Task statement: The entries that follow need to be reproduced exactly, minus any images.

_ _ _ _ _ _ _

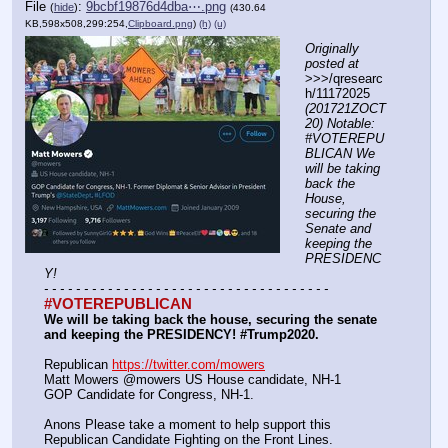
File
:
9bcbf19876d4dba⋯.png
(
hide
)
(430.64
KB,598x508,299:254,
Clipboard.png
)
(h)
(u)
Originally 
posted at
>>>/qresearc
h/11172025 
(201721ZOCT
20) Notable: 
#VOTEREPU
BLICAN We 
will be taking 
back the 
House, 
securing the 
Senate and 
keeping the 
PRESIDENC
Y!
- - - - - - - - - - - - - - - - - - - - - - - - - - - - - - - - - - - -
#VOTEREPUBLICAN
We will be taking back the house, securing the senate 
and keeping the PRESIDENCY! #Trump2020.
Republican 
https://twitter.com/mowers
Matt Mowers @mowers US House candidate, NH-1
GOP Candidate for Congress, NH-1. 
Anons Please take a moment to help support this 
Republican Candidate Fighting on the Front Lines.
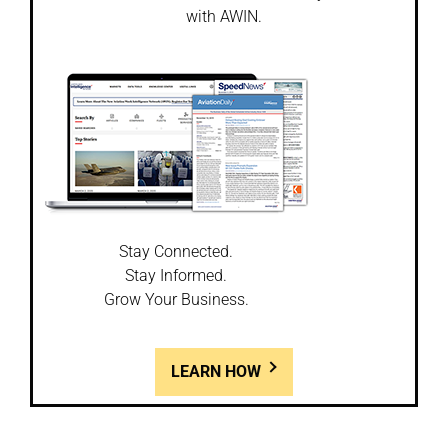
with AWIN.
Stay Connected.
Stay Informed.
Grow Your Business.
LEARN HOW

_ _ _ _ _ _ _

Result for this task:
File
:
9bcbf19876d4dba⋯.png
(
hide
)
(430.64
KB,598x508,299:254,
Clipboard.png
)
(h)
(u)
Originally 
posted at
>>>/qresearc
h/11172025 
(201721ZOCT
20) Notable: 
#VOTEREPU
BLICAN We 
will be taking 
back the 
House, 
securing the 
Senate and 
keeping the 
PRESIDENC
Y!
- - - - - - - - - - - - - - - - - - - - - - - - - - - - - - - - - - - -
#VOTEREPUBLICAN
We will be taking back the house, securing the senate 
and keeping the PRESIDENCY! #Trump2020.
Republican 
https://twitter.com/mowers
Matt Mowers @mowers US House candidate, NH-1
GOP Candidate for Congress, NH-1. 
Anons Please take a moment to help support this 
Republican Candidate Fighting on the Front Lines.
with AWIN.
Stay Connected.
Stay Informed.
Grow Your Business.
LEARN HOW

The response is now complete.